START Exercise input
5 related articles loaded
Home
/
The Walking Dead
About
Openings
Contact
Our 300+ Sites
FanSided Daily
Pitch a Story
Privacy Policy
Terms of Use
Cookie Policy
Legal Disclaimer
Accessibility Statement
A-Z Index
END Exercise input
START Exercise input
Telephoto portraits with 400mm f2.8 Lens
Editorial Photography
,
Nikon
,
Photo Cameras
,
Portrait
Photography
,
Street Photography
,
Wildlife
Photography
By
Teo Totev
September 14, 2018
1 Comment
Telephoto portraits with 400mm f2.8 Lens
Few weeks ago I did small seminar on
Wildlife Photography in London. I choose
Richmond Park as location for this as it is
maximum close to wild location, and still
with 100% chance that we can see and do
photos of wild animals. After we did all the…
END Exercise input
■ Work instructions: In the data above, find the line with "maximum close to wild location, and still" and the line with "photos of wild animals. After we did all the…". Retype both, plus every line between them, exactly.

■ Completed exercise:
maximum close to wild location, and still
with 100% chance that we can see and do
photos of wild animals. After we did all the…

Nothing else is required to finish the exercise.